Should we look upon all Muslims with suspicion, hold them at arm’s length?  No.  But in any case, holding them at arm’s length would be redundant in that the Muslims in Australia tend mostly to keep to themselves.  And that’s unfortunate.
          I’ve had a few close associations with a few Muslims since 9-11.  When they complained to me about Muslims and Islam being largely mis-understood by their neighbours, I told them as gently as I could that to stop playing the victim.  Stop denying that in Islam there is a hatred of the West even whilst enjoying its freedom and prosperity.  Muslims might encourage one another to forge close associations with their non-Muslim neighbours.  And ask for help in learning the ways of the host society.  And be ready and willing to condemn elements in Islam which commit atrocities.  During the Martin Place siege I thought about how powerful it might have been if Muslims had spontaneously gathered on the street outside the Lindt Café – or as close as the police would have allowed them – holding signs saying “Not in My Name.”  There are Muslims who speak out.  But there are not enough.  And sometimes, too often, they sound less than unequivocal.
          Yes, that’s a big responsibility to ask of everyday Muslims.  Not everybody is up to it.  But think of what a powerful witness it would be.  And think of the confidence it would help foster, iff it were combined with more conversations and interactions with their non-Muslim neighbours.

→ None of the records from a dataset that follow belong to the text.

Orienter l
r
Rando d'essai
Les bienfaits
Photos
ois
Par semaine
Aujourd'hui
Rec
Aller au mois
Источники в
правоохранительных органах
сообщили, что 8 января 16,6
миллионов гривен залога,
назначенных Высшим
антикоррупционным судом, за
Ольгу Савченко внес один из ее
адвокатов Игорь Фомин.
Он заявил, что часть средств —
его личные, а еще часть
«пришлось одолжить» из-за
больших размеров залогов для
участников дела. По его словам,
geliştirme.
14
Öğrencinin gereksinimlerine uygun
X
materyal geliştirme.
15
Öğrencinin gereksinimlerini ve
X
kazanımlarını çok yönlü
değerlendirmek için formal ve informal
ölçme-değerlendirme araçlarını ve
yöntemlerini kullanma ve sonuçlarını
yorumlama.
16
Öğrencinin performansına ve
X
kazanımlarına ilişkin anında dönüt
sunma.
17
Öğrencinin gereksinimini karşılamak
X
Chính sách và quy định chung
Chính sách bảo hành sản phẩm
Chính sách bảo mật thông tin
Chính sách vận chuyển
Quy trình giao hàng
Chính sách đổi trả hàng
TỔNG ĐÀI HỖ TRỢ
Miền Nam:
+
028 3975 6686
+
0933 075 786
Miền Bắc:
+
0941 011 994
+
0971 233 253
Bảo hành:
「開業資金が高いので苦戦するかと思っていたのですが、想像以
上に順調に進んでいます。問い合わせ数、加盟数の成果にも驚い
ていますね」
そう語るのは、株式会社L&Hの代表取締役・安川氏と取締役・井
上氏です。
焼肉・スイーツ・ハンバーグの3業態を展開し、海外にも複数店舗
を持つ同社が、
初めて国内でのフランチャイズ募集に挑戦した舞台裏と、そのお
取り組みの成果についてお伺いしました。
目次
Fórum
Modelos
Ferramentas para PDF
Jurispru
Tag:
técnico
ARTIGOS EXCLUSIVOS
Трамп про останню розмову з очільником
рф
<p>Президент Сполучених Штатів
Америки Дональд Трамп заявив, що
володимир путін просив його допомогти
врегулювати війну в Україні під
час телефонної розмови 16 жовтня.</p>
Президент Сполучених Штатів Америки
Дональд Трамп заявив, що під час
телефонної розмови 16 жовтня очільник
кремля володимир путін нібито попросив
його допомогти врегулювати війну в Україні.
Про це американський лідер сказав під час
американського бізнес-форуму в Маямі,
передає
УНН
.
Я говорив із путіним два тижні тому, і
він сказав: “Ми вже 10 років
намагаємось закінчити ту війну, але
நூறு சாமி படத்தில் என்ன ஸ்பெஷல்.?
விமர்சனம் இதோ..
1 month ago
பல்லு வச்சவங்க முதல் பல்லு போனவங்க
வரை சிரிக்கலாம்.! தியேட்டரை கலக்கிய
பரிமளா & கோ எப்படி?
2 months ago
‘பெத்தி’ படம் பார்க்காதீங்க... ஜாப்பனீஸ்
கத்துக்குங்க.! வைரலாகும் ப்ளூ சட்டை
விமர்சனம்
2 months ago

          What a gesture it would be if we, as a group, would reach out in friendship to a Muslim congregation in our city.  I hesitate to ask us to, only because our group is small and lacks self-confidence at this point.  But imagine how powerful it would be!  I can tell you that just ‘up the road’ from us, in Toowoomba, there is a lot of reaching out across religious lines, and it serves that city well.  How much better a place the Gold Coast would be if it were happening here as well.

          Last week, in the wake of the death and destruction visited upon their city, Parisians began appearing in public loudly proclaiming, and wearing buttons, saying “Je suis Charlie”; I am Charlie.  The cry was taken up outside France, notably among certain Hollywood personalities.  At a mass rally in Paris on Sunday, the buttons were very much in evidence.  It would have been nice see a significant contingent of Muslims at the rally, wearing the buttons.  There were too few.  It would have been nice to also see buttons proclaiming, “Je Suis Hyper-cacher.”  The attack on Charlie Hebdo, reveals the intolerance of much of the Muslim world.  The attack on Hyper-cacher reveals its anti-Semitism.  An opportunity to proclaim a different course, was lost.  Shabbat shalom.